The Gilletts started the business, in part, after being frustrated by a lack of quality feeds and Ronnie’s father, Gary, had suggested starting up a pellet mill long ago. Gary helps out with the project and Ronnie and Rozie Gillett’s three children, especially son Tristan, lend a hand as well. It remains a family enterprise that Ronnie and Rozie work on part-time.
When the Gilletts sought to move to Funny Farm Feeds to the Lane 11 property earlier this year, Park County planning staffers classified it as a value-added business — which required a special use permit, public notices and two public hearings.
“I know this is a very small project and it’s kind of unfortunate, I guess … going through the special use permit process,” planner II Kim Dillivan told county commissioners at their Aug. 19 meeting, “but we really couldn’t classify this as ag production because really it’s not the production ... of alfalfa, because Ronnie [Gillett] really is converting that into something else.”

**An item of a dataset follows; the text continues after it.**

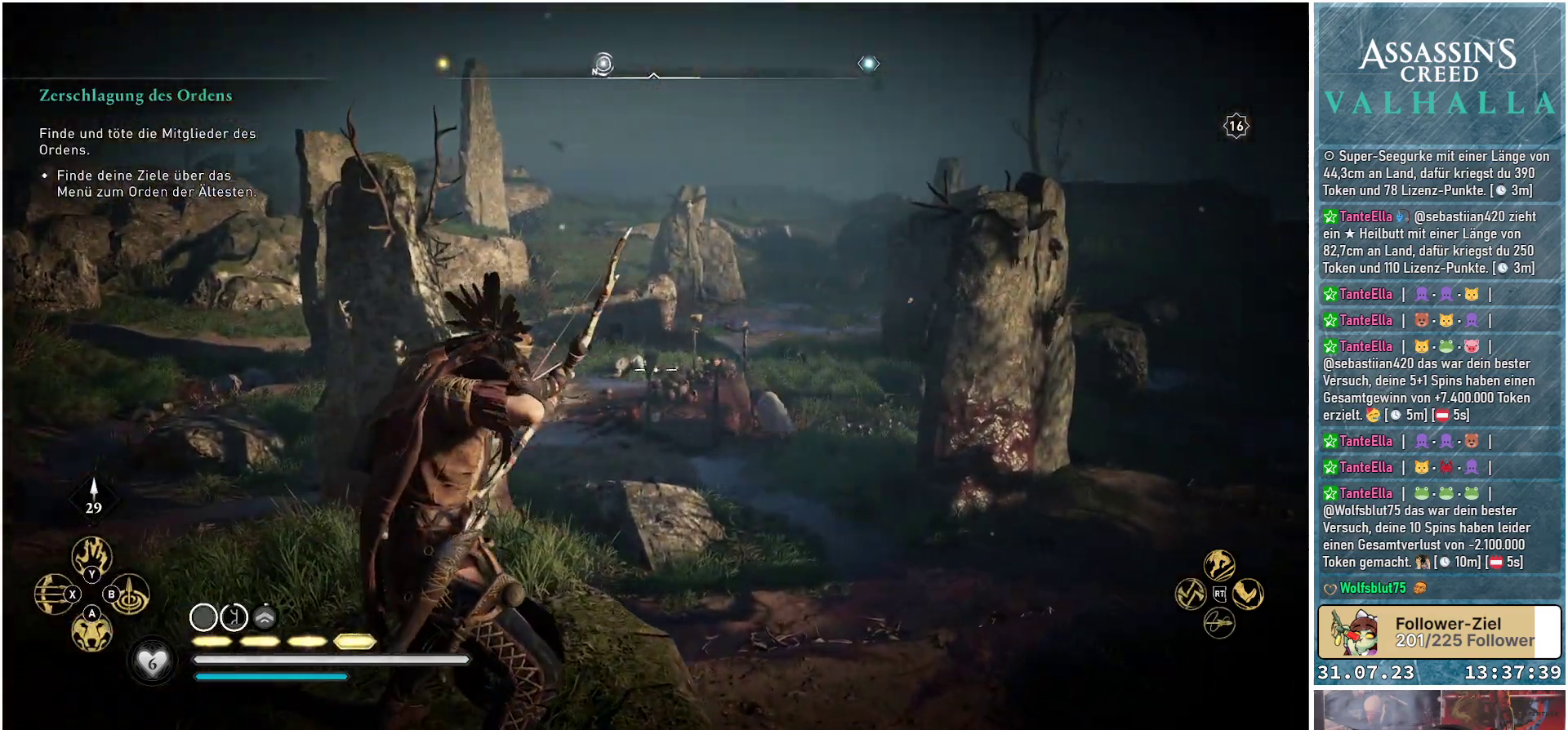
{"buttons": ["L2", "R2"], "left_stick": "center", "right_stick": "down-right", "events": [[100, "right_stick", "down-right"]]}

In applying for the county permit, Gillett indicated that Funny Farm Feeds would operate between daylight and dusk. However, after asking whether it would be possible to go until 9 p.m., commissioners opted to simply remove the limits on the hours of operation.
“I don’t want us to approve something that handcuffs you on your production,” Commissioner Lee Livingston told Gillett; concurred Commission Lloyd Thiel, “It’s surrounded by agriculture, and they farm all night long.”
Commission Chairman Joe Tilden offered his best wishes to Gillett and the business.
“I hope you got to come back to us and ask for an amendment [to the permit] to build another building or something,” Tilden said.
It took a couple days, but Gillett was able to move his metal building to the Lane 11 property a few weeks ago and Funny Farm Feeds is already operating at the new location.
“[We’re] just trying to get our little family-owned business off the ground and running,” Gillett said.
The roughly 8.5-acre property includes plenty of room for any future expansion, with the family constructing a house just east of the buildings.